### Passage shown
***

Principal of Australian-built Afghan girls' school is in hiding, fears 'dark days' ahead

As millions of female secondary school students in Afghanistan remain in the dark about whether they will be allowed to resume their studies, educator Mahtab Ahmadi fears for the future of education in her country.

Afghan school girls attend their school in Kandahar, Afghanistan, 18 October 2021.

Afghan school girls attend their school in Kandahar, Afghanistan, 18 October 2021. Source: EPA

Highlights
  • The principal of the Malilai school for girls in Uruzgan is in hiding over fears posed by the Taliban.
  • Mahtab Ahmadi fears the return of the "dark days" of education under Taliban rule.
  • Amnesty is calling on the international community to fight for women's rights in Afghanistan.
As principal of the Malilai Girls’ School in the central Afghan province of Uruzgan, Ms Ahmadi was tasked with running the 23-classroom facility built by the Australian Defence Force's Provincial Reconstruction Team in 2011.

She held the position for three years before the school was temporarily closed when the Taliban seized power in mid-August.

Ms Ahmadi is now in hiding over fears posed by Taliban rule and the school is running at only a fraction of its 700-student capacity.

While classes have resumed for male students since the Taliban’s return to power, girls above the sixth grade have not been permitted to return.

"If they continue doing this, the education system will return to the dark days of when the Taliban were last in power," Ms Ahmadi fears.
SBS
Source: SBS
SBS News:

She says schools across the province have experienced a significant drop in attendance over recent months.

"Some boys and girls have moved to another province and also a significant number were not attending the schools for security, economic, family, and underage marriage reasons."

'I have lost my hopes and felt threatened'

The Australian Defence Force deployed its first Reconstruction Task Force to Uruzgan in 2006, and a Mentoring and Reconstruction Task Force began work in the province two years later.

***

### Data shown
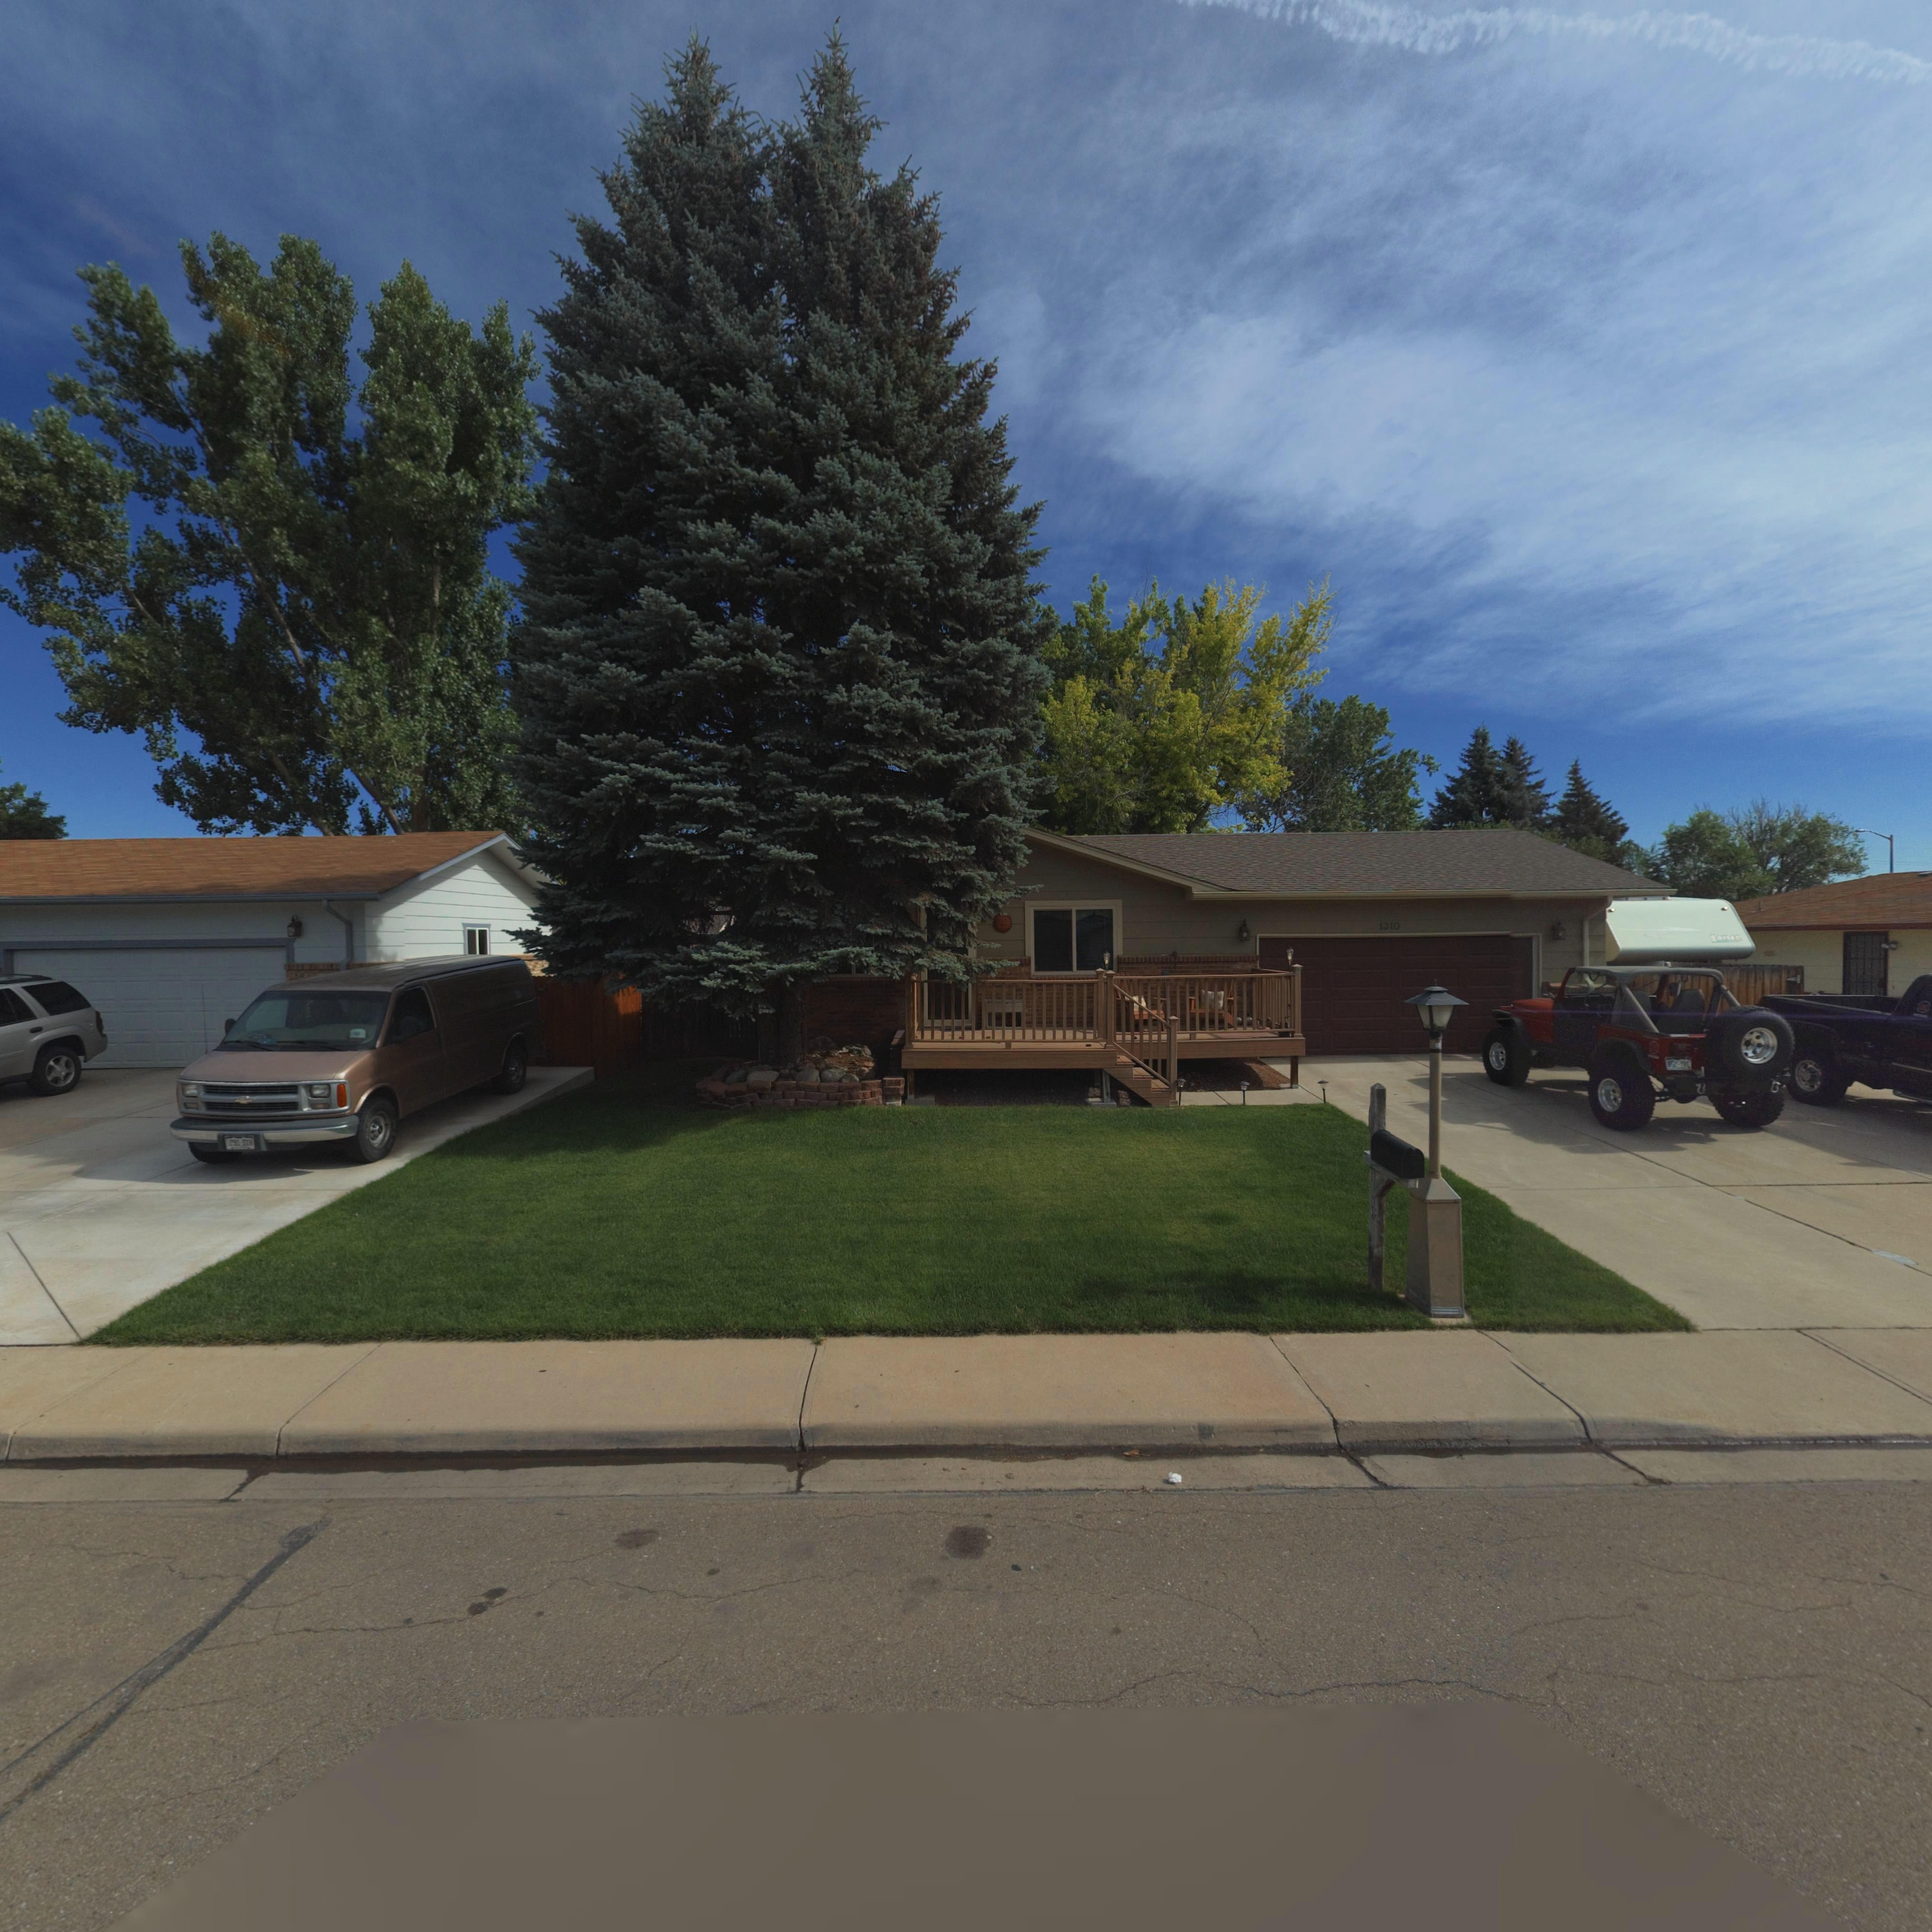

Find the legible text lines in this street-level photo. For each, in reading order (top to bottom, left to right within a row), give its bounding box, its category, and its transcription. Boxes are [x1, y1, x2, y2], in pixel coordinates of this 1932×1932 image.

[1378, 922, 1401, 930] StreetNumber: 1310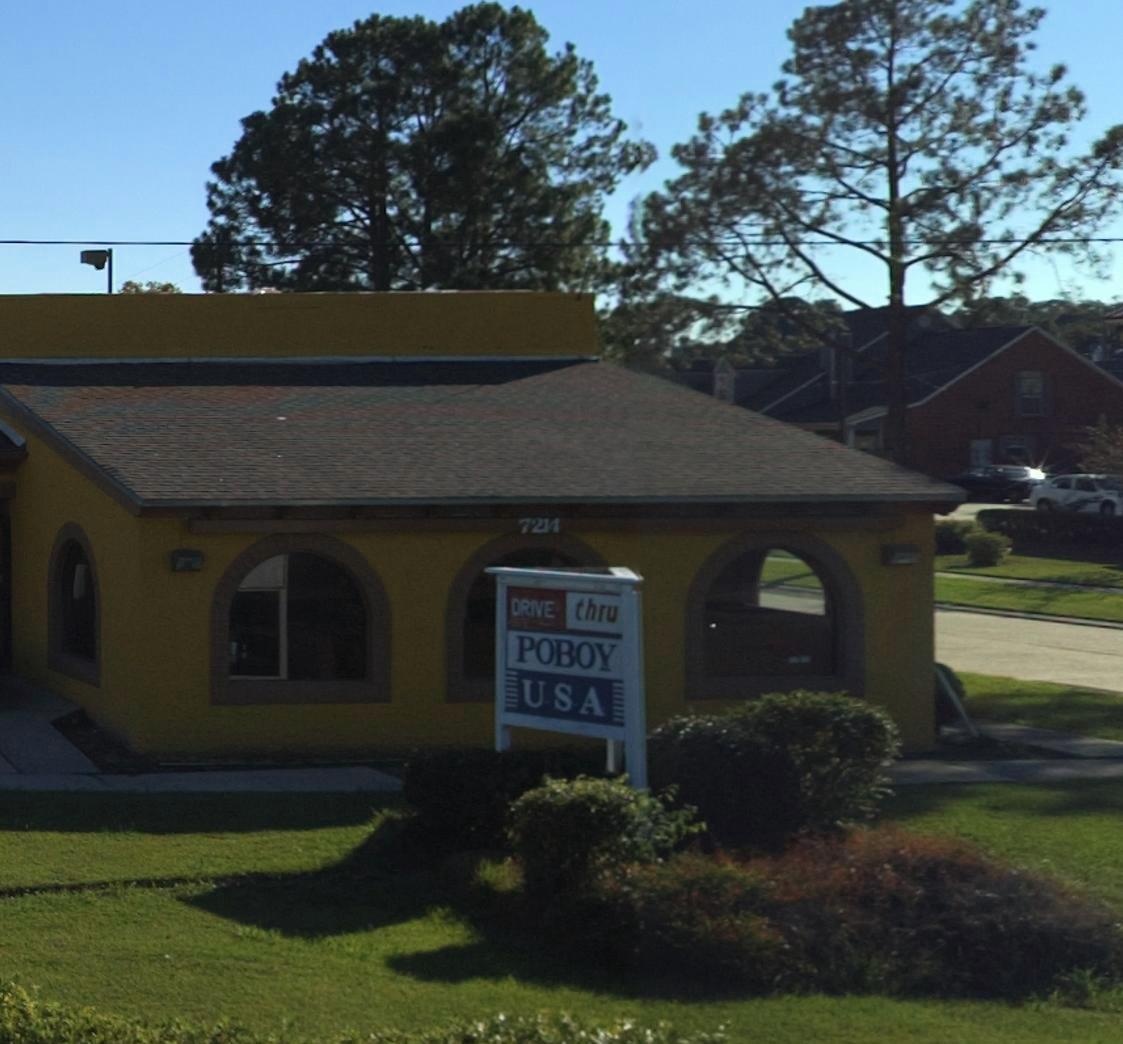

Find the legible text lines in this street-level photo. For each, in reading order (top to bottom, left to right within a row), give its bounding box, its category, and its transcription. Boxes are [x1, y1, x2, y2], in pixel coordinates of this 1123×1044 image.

[518, 516, 563, 535] StreetNumber: 7214
[510, 595, 557, 621] None: DRIVE
[570, 595, 621, 625] None: thru
[513, 632, 621, 674] BusinessName: POBOY
[519, 677, 608, 719] None: USA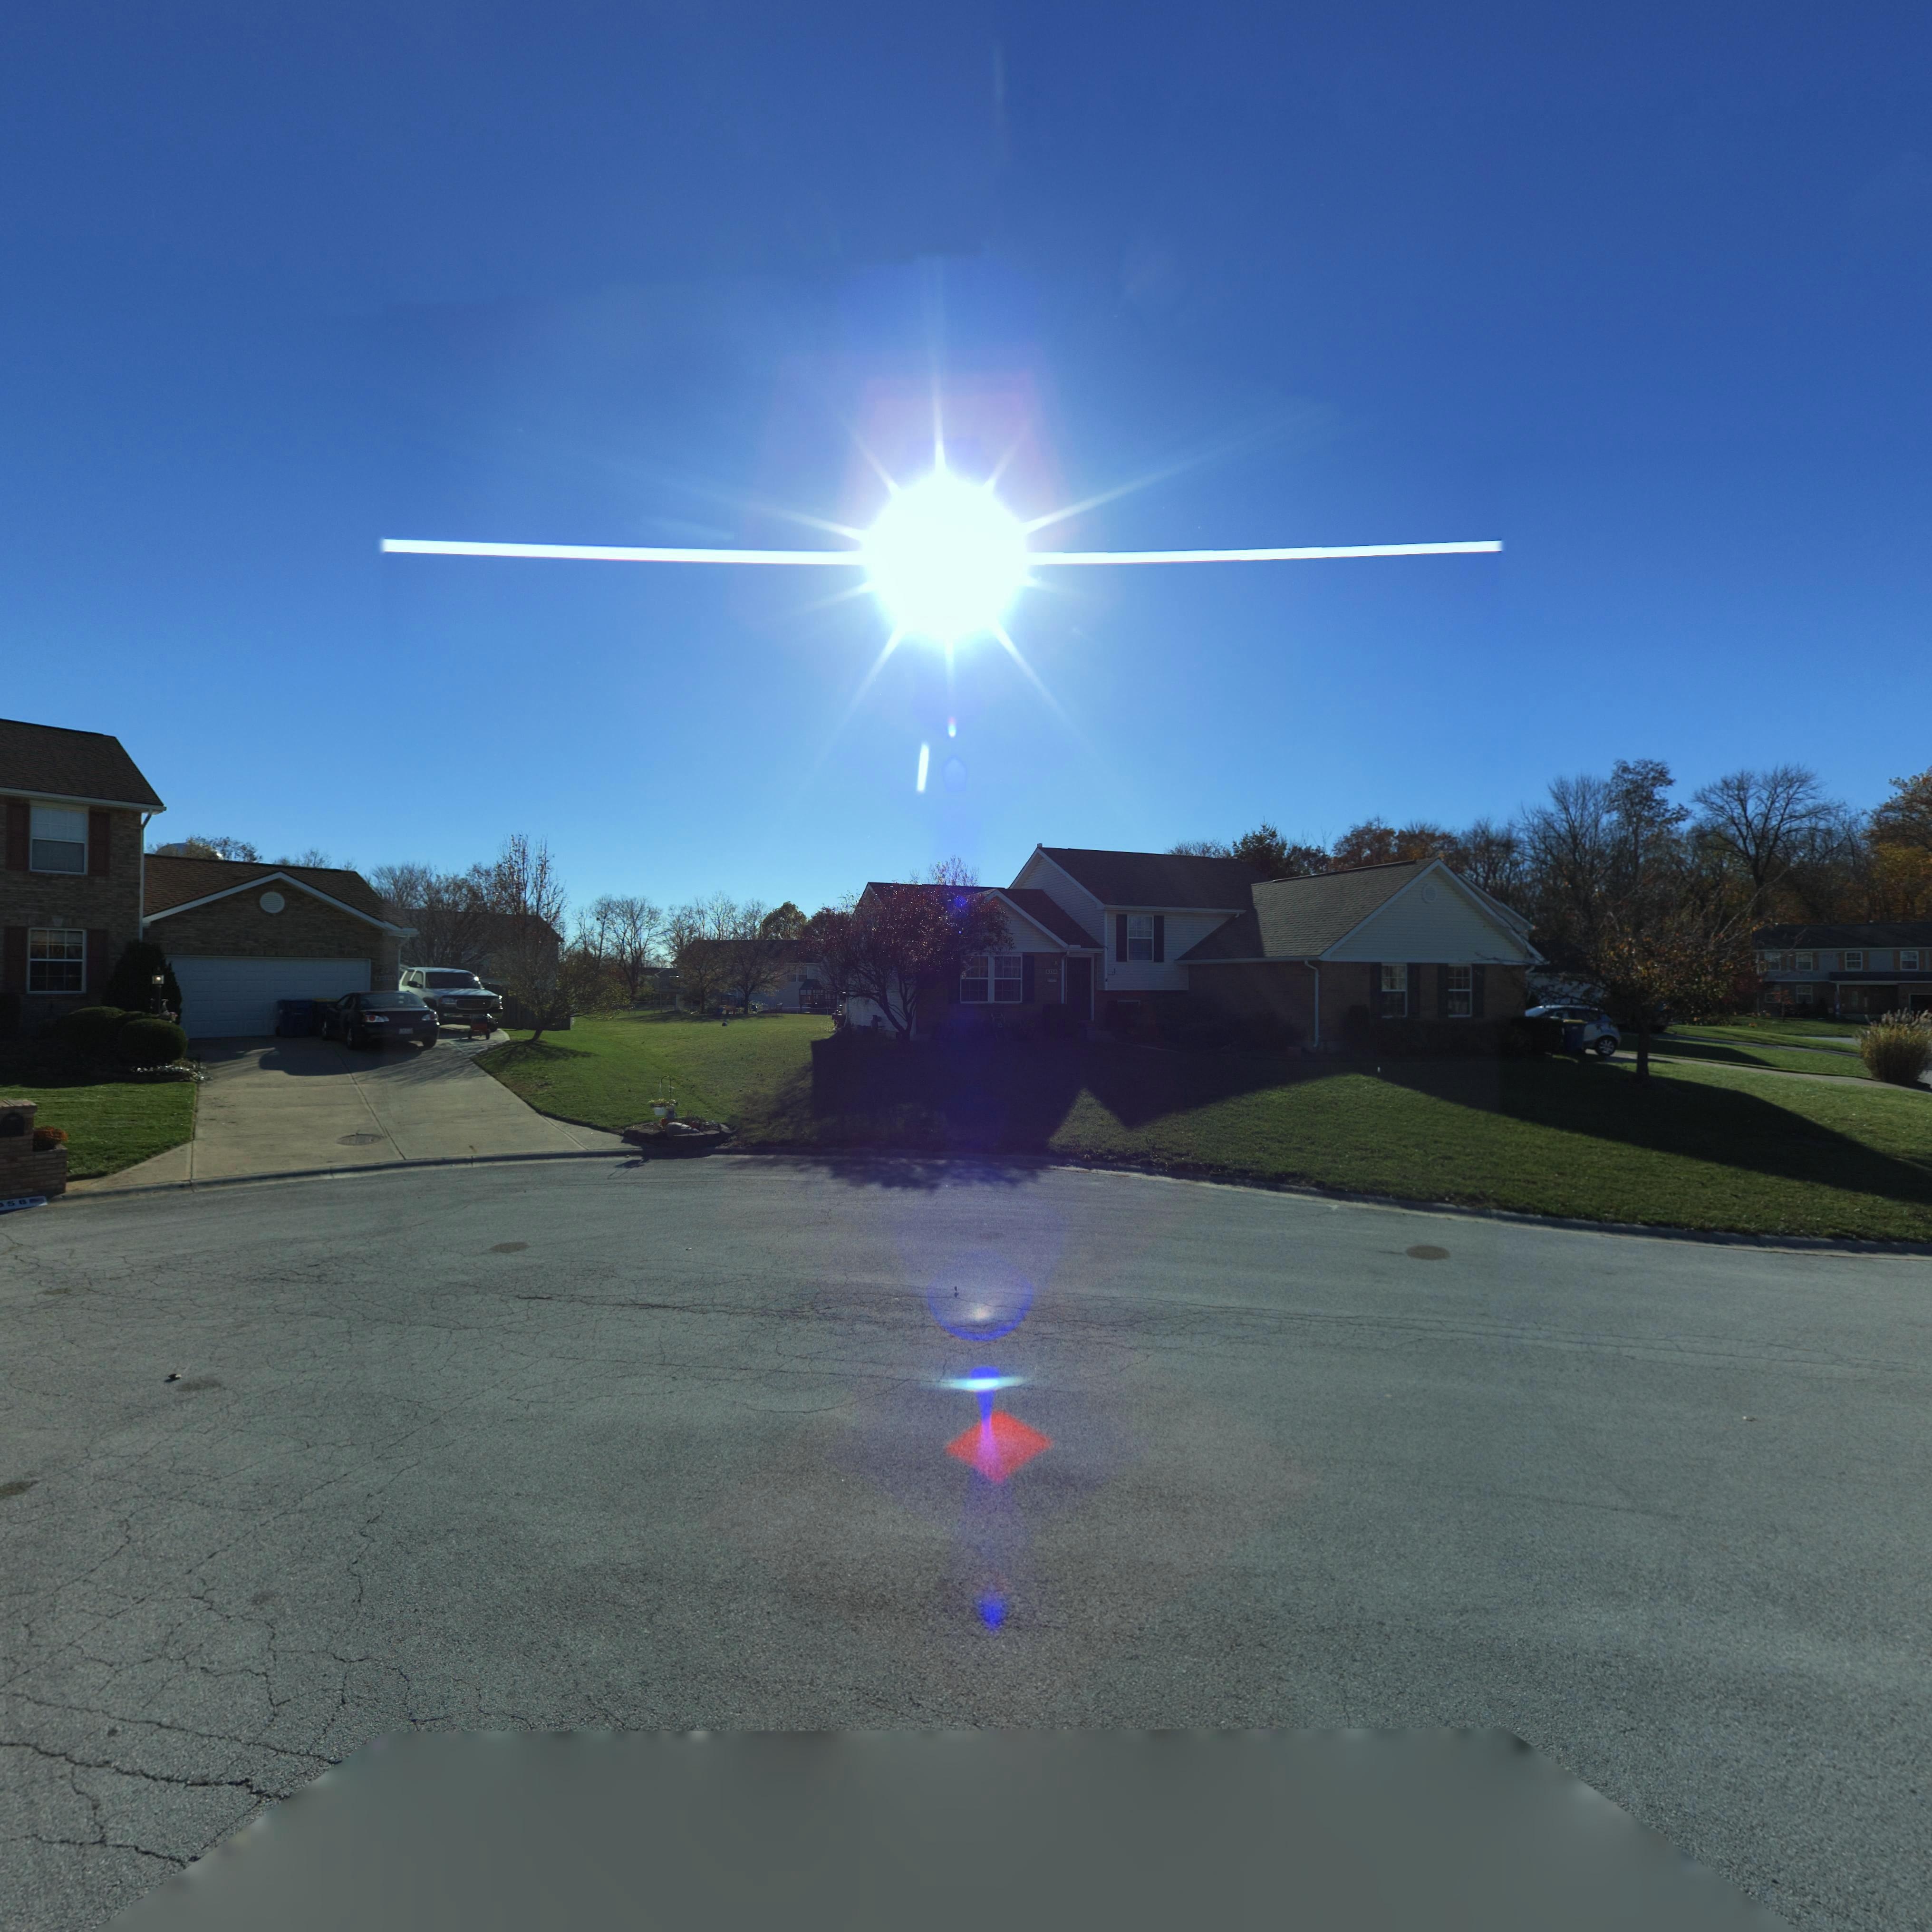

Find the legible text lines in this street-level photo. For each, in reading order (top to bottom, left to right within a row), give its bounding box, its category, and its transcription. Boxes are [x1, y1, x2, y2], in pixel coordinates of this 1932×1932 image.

[1046, 970, 1057, 974] StreetNumber: **50
[376, 976, 380, 980] StreetNumber: 6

***

### Exercise tasks
A - According to the article about the Afghan girls' school, why has attendance dropped at schools across Uruzgan in recent months?
B - From the article about the Afghan girls' school, extract the text from "While classes have" up to and including "Ms Ahmadi fears.".

### Solutions for each task
A - Some boys and girls have moved to another province. A significant number have also stopped attending for security, economic and family reasons, and because of underage marriage.

B -
While classes have resumed for male students since the Taliban’s return to power, girls above the sixth grade have not been permitted to return.

"If they continue doing this, the education system will return to the dark days of when the Taliban were last in power," Ms Ahmadi fears.